Büyük Yanlış!

Demokrasilerde yönetmek, sorunlara çare bulmak iktidarların işidir. Muhalefetin görevi aksaklıkları, yanlışları işaret ederek, kamuoyunun dikkatlerini bu noktalara çekmektir.

Kemal Kılıçdaroğlu, partinin ulusalcı kanadını tasfiye edip kendisine uygun ve bazı çevrelerin hoşuna gidecek yapıyı kuruncaya kadar CHP’ye yapılan en büyük eleştiri, “CHP sadece eleştiriyor, çözüm önermiyor” söylemi idi. Bu söylem, bir kısım CHP’li seçmende bile alıcı bulmaya başlamıştı.

Nitekim 2010 yılında Anayasa’nın 26 maddesi AKP‘nin oylarıyla değiştirilip yargı siyasallaştırılıp, Anayasa Mahkemesi istendiği şekilde biçimlendirilirken, CHP’nin TBMM Genel Kurulu’nda sadece oylamalara katılmaması bile aynı gerekçeyle haksız olarak eleştirilmişti.

Halbuki CHP, gerek TBMM Anayasa Komisyonu’nda ve gerekse genel kurulda yapılan Anayasa değişikliklerinin tek amacının YARGIYI ELE GEÇİRMEK VE ANAYADASA MAHKEMESİ’Nİ AKP’NİN YANDAŞI HALİNE GETİRMEK OLDUĞUNU devamlı şekilde vurgulamıştı.

Anayasa, Oyunun Altyapısı

Aslında o tarihte yapılan Anayasa değişikliği, oynanan oyunun altyapısını hazırlamaktı. Anayasa’nın 26 maddesinin değişikliğinde muhalefetle hiç uzlaşı aramayan AKP iktidarı, bir anda uzlaşıdan yana olduğunu, partilerin eşit sayılarla temsil edileceği “uzlaşı” komisyonu kurulması gerektiğini söyleyerek muhalefet partilerini ziyaret etti.
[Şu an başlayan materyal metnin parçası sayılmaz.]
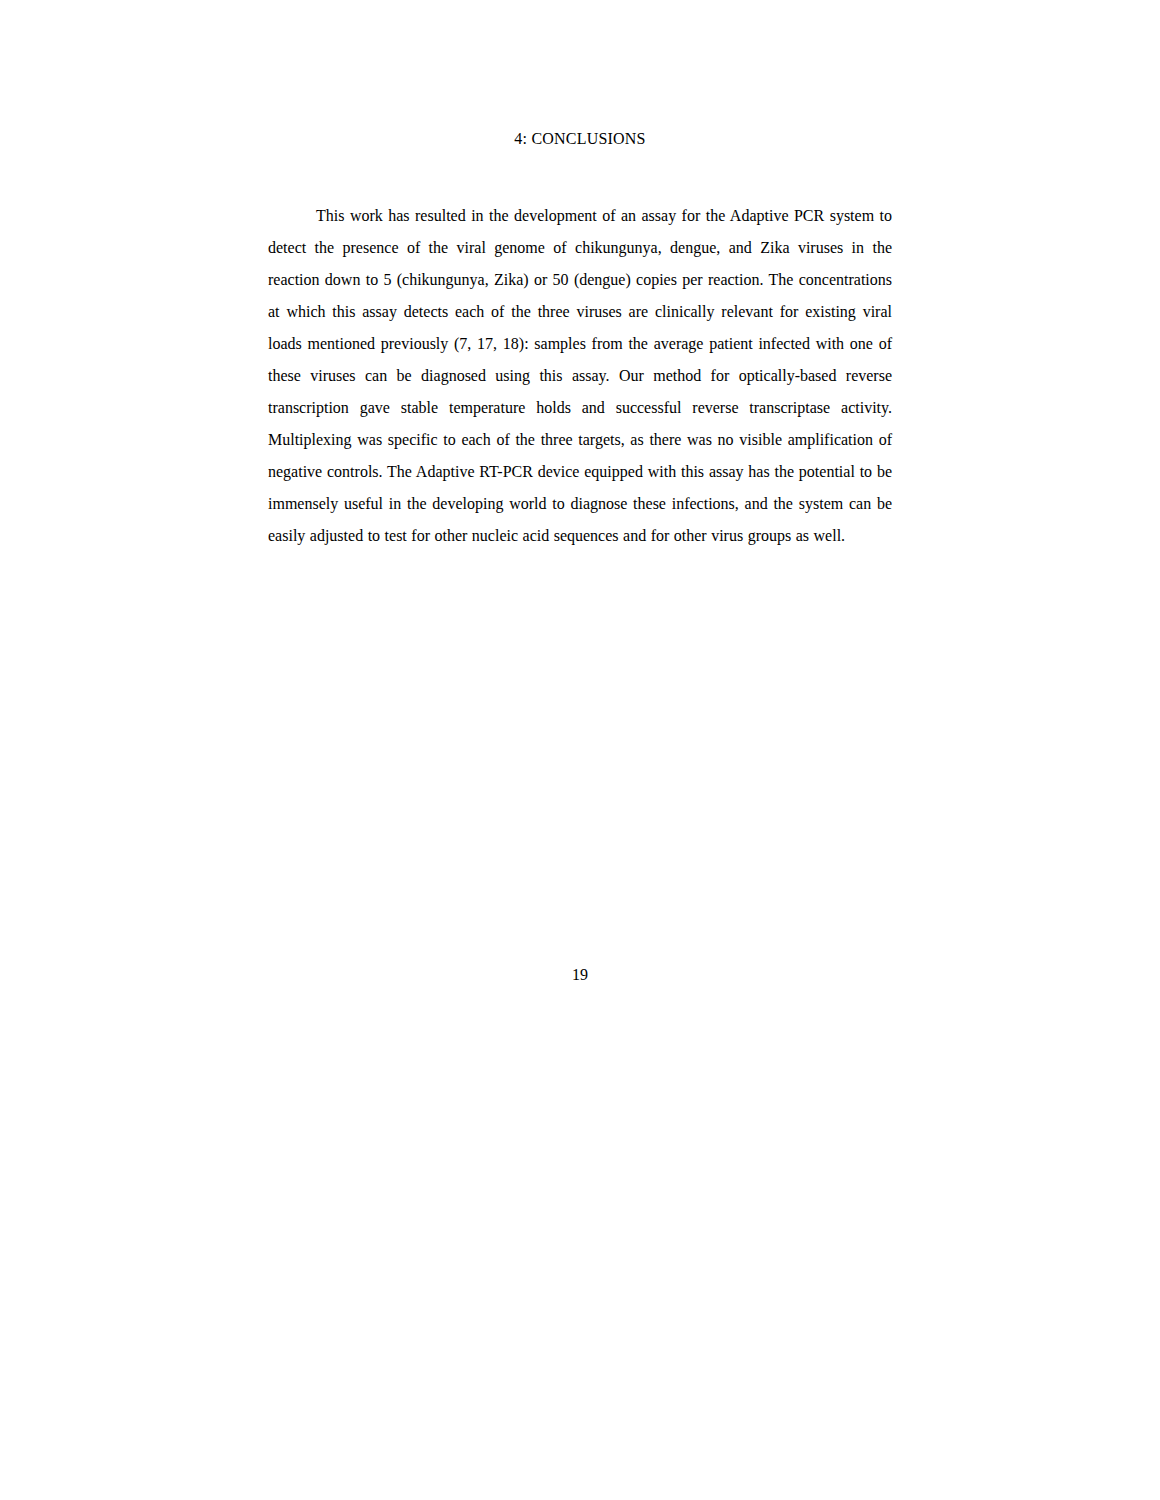4: CONCLUSIONS
This work has resulted in the development of an assay for the Adaptive PCR system to detect the presence of the viral genome of chikungunya, dengue, and Zika viruses in the reaction down to 5 (chikungunya, Zika) or 50 (dengue) copies per reaction. The concentrations at which this assay detects each of the three viruses are clinically relevant for existing viral loads mentioned previously (7, 17, 18): samples from the average patient infected with one of these viruses can be diagnosed using this assay. Our method for optically-based reverse transcription gave stable temperature holds and successful reverse transcriptase activity. Multiplexing was specific to each of the three targets, as there was no visible amplification of negative controls. The Adaptive RT-PCR device equipped with this assay has the potential to be immensely useful in the developing world to diagnose these infections, and the system can be easily adjusted to test for other nucleic acid sequences and for other virus groups as well.
19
MHP ve CHP bu komisyona üye vereceklerini açıkladı.

Bu “Anayasa hazırlık komisyonu”nun partilerin eşit sayıda üye vererek oluşturulacak olması, ASLINDA AKP-PKK BÖLÜNME ANAYASASINA MEŞRUTİYET KAZANDIRMAK İÇİNDİR.

Bu ülkenin bölünmesine neden olacak terör örgütüyle varılan uzlaşılar, AKP oylarıyla büyük düşmelere neden olacağı için Haziran Genel Seçimleri’nden önce hiç gündeme getirilmedi, tam aksine halktan gizlendi.

2 yılı aşkın bir süredir AKP ile PKK terör örgütünün görüştüğü herkesin bildiği bir gerçekken ve bu konularda TBMM’ye bile bile bilgi verilmezken, bir anda bu görüşme, görüntüleriyle beraber internet sitelerine servis edildi.

Bu görüntülerde, AKP Hükümeti’nin PKK terör örgütü temsilcileriyle, demokratik özerklik, silahlı savunma gücü, Abdullah Öcalan’a af gibi ülkenin bölünmesinin ülkenin bölünmesinin önünü açacak konularda uzlaştığı protokoller imzaladığı anlaşılmaktadır.

Tayyip Bey ve onu yönlendirenler, ulusalcı çizgideki bir CHP’nin karşı çıktığı, ülkeyi bölünmeye götüreceğini bildikleri bir anayasa değişikliğini TBMM’ye getirmeye cesaret bile edemezlerdi. O zaman ulusalcıların tasfiye edildiği bir CHP‘ye ihtiyaç vardı. Bu da Kemal Kılıçdaroğlu eli ile başarıyla gerçekleştirildi.

Bu “Anayasa hazırlık komisyonu” AKP-PKK bölünme anayasasına meşrutiyet kazandırmak içindir. Bu komisyondan ittifakla bir karar çıkmasa bile taslak sonunda TBMM’ye getirildiği zaman, CHP içinden de “Yeni bir Anayasa’ya ihtiyaç var” diyen, devşirme Fethullahçılar, bölücü Kürtçüler, neo-liberal Amerikancılar da destek olacak ve iktidarı 367 oy sorunu olmayacaktır.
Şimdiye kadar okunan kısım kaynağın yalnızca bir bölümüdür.